■ **Task description**
Copy every one of the following rows word for word, with nothing changed.

■ ■ ■ ■ ■ ■ ■

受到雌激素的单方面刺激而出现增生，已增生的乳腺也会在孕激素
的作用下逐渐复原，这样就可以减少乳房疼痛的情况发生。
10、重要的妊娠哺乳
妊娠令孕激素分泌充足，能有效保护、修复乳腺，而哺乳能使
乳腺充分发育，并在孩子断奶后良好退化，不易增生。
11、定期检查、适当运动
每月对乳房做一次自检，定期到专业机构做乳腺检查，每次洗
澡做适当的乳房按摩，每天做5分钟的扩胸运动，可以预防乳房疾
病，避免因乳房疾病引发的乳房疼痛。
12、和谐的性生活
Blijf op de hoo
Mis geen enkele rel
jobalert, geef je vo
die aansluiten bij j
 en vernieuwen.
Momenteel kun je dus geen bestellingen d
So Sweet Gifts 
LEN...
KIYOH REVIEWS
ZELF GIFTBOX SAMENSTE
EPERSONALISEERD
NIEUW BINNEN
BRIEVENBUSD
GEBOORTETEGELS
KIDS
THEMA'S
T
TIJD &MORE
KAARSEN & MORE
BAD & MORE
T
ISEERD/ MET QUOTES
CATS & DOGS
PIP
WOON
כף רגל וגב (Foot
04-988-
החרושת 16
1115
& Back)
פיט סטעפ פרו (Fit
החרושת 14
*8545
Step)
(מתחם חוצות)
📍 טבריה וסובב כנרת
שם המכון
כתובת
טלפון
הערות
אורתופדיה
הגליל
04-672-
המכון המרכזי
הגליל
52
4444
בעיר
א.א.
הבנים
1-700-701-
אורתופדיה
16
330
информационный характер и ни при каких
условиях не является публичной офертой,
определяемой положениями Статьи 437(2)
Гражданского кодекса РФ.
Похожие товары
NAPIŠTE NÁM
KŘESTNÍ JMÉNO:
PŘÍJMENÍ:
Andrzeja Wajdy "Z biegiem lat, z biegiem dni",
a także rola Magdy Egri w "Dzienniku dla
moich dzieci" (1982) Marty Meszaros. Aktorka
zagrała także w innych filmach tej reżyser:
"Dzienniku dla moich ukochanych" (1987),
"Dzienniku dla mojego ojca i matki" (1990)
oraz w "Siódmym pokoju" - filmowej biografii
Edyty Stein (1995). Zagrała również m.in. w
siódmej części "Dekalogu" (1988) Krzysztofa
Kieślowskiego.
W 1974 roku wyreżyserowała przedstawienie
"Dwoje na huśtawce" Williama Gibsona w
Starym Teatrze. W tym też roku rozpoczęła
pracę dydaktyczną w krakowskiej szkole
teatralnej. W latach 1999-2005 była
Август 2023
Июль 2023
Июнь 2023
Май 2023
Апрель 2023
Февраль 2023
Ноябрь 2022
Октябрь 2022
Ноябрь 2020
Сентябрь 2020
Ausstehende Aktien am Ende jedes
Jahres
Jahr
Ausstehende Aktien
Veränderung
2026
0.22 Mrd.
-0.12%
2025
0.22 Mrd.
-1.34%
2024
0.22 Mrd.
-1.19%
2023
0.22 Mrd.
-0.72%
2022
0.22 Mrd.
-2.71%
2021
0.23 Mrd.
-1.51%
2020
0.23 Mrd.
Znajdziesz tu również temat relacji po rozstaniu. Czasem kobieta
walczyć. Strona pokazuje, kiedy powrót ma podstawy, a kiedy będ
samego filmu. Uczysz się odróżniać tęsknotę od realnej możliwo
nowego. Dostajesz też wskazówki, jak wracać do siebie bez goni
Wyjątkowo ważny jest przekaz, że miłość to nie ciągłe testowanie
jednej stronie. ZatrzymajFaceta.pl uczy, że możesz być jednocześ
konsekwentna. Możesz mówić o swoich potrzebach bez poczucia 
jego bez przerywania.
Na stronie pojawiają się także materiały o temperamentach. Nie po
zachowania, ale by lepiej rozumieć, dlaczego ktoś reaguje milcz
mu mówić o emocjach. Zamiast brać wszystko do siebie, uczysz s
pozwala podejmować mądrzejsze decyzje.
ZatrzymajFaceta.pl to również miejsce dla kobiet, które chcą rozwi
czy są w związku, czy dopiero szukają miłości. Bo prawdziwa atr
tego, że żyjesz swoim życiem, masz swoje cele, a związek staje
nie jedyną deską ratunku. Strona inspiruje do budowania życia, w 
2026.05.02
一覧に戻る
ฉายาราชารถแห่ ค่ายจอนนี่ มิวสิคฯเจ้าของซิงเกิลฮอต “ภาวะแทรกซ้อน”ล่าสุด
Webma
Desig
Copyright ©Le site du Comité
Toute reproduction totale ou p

■ ■ ■ ■ ■ ■ ■

■ **Your response**
受到雌激素的单方面刺激而出现增生，已增生的乳腺也会在孕激素
的作用下逐渐复原，这样就可以减少乳房疼痛的情况发生。
10、重要的妊娠哺乳
妊娠令孕激素分泌充足，能有效保护、修复乳腺，而哺乳能使
乳腺充分发育，并在孩子断奶后良好退化，不易增生。
11、定期检查、适当运动
每月对乳房做一次自检，定期到专业机构做乳腺检查，每次洗
澡做适当的乳房按摩，每天做5分钟的扩胸运动，可以预防乳房疾
病，避免因乳房疾病引发的乳房疼痛。
12、和谐的性生活
Blijf op de hoo
Mis geen enkele rel
jobalert, geef je vo
die aansluiten bij j
 en vernieuwen.
Momenteel kun je dus geen bestellingen d
So Sweet Gifts 
LEN...
KIYOH REVIEWS
ZELF GIFTBOX SAMENSTE
EPERSONALISEERD
NIEUW BINNEN
BRIEVENBUSD
GEBOORTETEGELS
KIDS
THEMA'S
T
TIJD &MORE
KAARSEN & MORE
BAD & MORE
T
ISEERD/ MET QUOTES
CATS & DOGS
PIP
WOON
כף רגל וגב (Foot
04-988-
החרושת 16
1115
& Back)
פיט סטעפ פרו (Fit
החרושת 14
*8545
Step)
(מתחם חוצות)
📍 טבריה וסובב כנרת
שם המכון
כתובת
טלפון
הערות
אורתופדיה
הגליל
04-672-
המכון המרכזי
הגליל
52
4444
בעיר
א.א.
הבנים
1-700-701-
אורתופדיה
16
330
информационный характер и ни при каких
условиях не является публичной офертой,
определяемой положениями Статьи 437(2)
Гражданского кодекса РФ.
Похожие товары
NAPIŠTE NÁM
KŘESTNÍ JMÉNO:
PŘÍJMENÍ:
Andrzeja Wajdy "Z biegiem lat, z biegiem dni",
a także rola Magdy Egri w "Dzienniku dla
moich dzieci" (1982) Marty Meszaros. Aktorka
zagrała także w innych filmach tej reżyser:
"Dzienniku dla moich ukochanych" (1987),
"Dzienniku dla mojego ojca i matki" (1990)
oraz w "Siódmym pokoju" - filmowej biografii
Edyty Stein (1995). Zagrała również m.in. w
siódmej części "Dekalogu" (1988) Krzysztofa
Kieślowskiego.
W 1974 roku wyreżyserowała przedstawienie
"Dwoje na huśtawce" Williama Gibsona w
Starym Teatrze. W tym też roku rozpoczęła
pracę dydaktyczną w krakowskiej szkole
teatralnej. W latach 1999-2005 była
Август 2023
Июль 2023
Июнь 2023
Май 2023
Апрель 2023
Февраль 2023
Ноябрь 2022
Октябрь 2022
Ноябрь 2020
Сентябрь 2020
Ausstehende Aktien am Ende jedes
Jahres
Jahr
Ausstehende Aktien
Veränderung
2026
0.22 Mrd.
-0.12%
2025
0.22 Mrd.
-1.34%
2024
0.22 Mrd.
-1.19%
2023
0.22 Mrd.
-0.72%
2022
0.22 Mrd.
-2.71%
2021
0.23 Mrd.
-1.51%
2020
0.23 Mrd.
Znajdziesz tu również temat relacji po rozstaniu. Czasem kobieta
walczyć. Strona pokazuje, kiedy powrót ma podstawy, a kiedy będ
samego filmu. Uczysz się odróżniać tęsknotę od realnej możliwo
nowego. Dostajesz też wskazówki, jak wracać do siebie bez goni
Wyjątkowo ważny jest przekaz, że miłość to nie ciągłe testowanie
jednej stronie. ZatrzymajFaceta.pl uczy, że możesz być jednocześ
konsekwentna. Możesz mówić o swoich potrzebach bez poczucia 
jego bez przerywania.
Na stronie pojawiają się także materiały o temperamentach. Nie po
zachowania, ale by lepiej rozumieć, dlaczego ktoś reaguje milcz
mu mówić o emocjach. Zamiast brać wszystko do siebie, uczysz s
pozwala podejmować mądrzejsze decyzje.
ZatrzymajFaceta.pl to również miejsce dla kobiet, które chcą rozwi
czy są w związku, czy dopiero szukają miłości. Bo prawdziwa atr
tego, że żyjesz swoim życiem, masz swoje cele, a związek staje
nie jedyną deską ratunku. Strona inspiruje do budowania życia, w 
2026.05.02
一覧に戻る
ฉายาราชารถแห่ ค่ายจอนนี่ มิวสิคฯเจ้าของซิงเกิลฮอต “ภาวะแทรกซ้อน”ล่าสุด
Webma
Desig
Copyright ©Le site du Comité
Toute reproduction totale ou p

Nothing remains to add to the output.